Journal article
Robust evidence for reversal in the aerosol effective climate forcing trend
- Abstract:
- Anthropogenic aerosols exert a cooling influence that offsets part of the greenhouse gas warming. Due to their short tropospheric lifetime of only up to several days, the aerosol forcing responds quickly to emissions. Here we present and discuss the evolution of the aerosol forcing since 2000. There are multiple lines of evidence that allow to robustly conclude that the anthropogenic aerosol effective radiative forcing – both aerosol-radiation and aerosol-cloud interactions – has become globally less negative, i.e. that the trend in aerosol effective radiative forcing changed sign from negative to positive. Bottom-up inventories show that anthropogenic primary aerosol and aerosol precursor emissions declined in most regions of the world; observations related to aerosol burden show declining trends, in particular of the fine-mode particles that make up most of the anthropogenic aerosols; satellite retrievals of cloud droplet numbers show trends consistent in sign, as do observations of top-of-atmosphere radiation. Climate model results, including a revised set that is constrained by observations of the ocean heat content evolution show a consistent sign and magnitude for a positive forcing relative to 2000 due to reduced aerosol effects. This reduction leads to an acceleration of the forcing of climate change, i.e. an increase in forcing by 0.1 to 0.3 W m-2, up to 12 % of the total climate forcing in 2019 compared to 1750 according to IPCC.

▸ Task objective: Copy out the journal abstract on the aerosol climate forcing trend word for word, in its entirety.

▸ Recorded information:

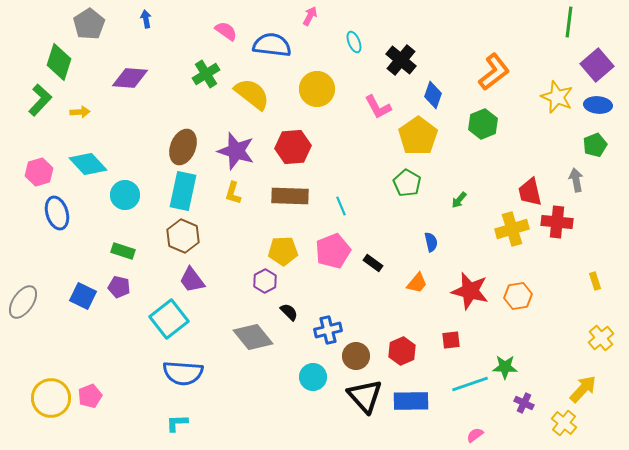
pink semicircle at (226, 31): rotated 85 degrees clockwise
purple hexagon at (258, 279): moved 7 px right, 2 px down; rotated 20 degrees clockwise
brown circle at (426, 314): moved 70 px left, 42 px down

▸ Response to the exercise:
Journal article
Robust evidence for reversal in the aerosol effective climate forcing trend
- Abstract:
- Anthropogenic aerosols exert a cooling influence that offsets part of the greenhouse gas warming. Due to their short tropospheric lifetime of only up to several days, the aerosol forcing responds quickly to emissions. Here we present and discuss the evolution of the aerosol forcing since 2000. There are multiple lines of evidence that allow to robustly conclude that the anthropogenic aerosol effective radiative forcing – both aerosol-radiation and aerosol-cloud interactions – has become globally less negative, i.e. that the trend in aerosol effective radiative forcing changed sign from negative to positive. Bottom-up inventories show that anthropogenic primary aerosol and aerosol precursor emissions declined in most regions of the world; observations related to aerosol burden show declining trends, in particular of the fine-mode particles that make up most of the anthropogenic aerosols; satellite retrievals of cloud droplet numbers show trends consistent in sign, as do observations of top-of-atmosphere radiation. Climate model results, including a revised set that is constrained by observations of the ocean heat content evolution show a consistent sign and magnitude for a positive forcing relative to 2000 due to reduced aerosol effects. This reduction leads to an acceleration of the forcing of climate change, i.e. an increase in forcing by 0.1 to 0.3 W m-2, up to 12 % of the total climate forcing in 2019 compared to 1750 according to IPCC.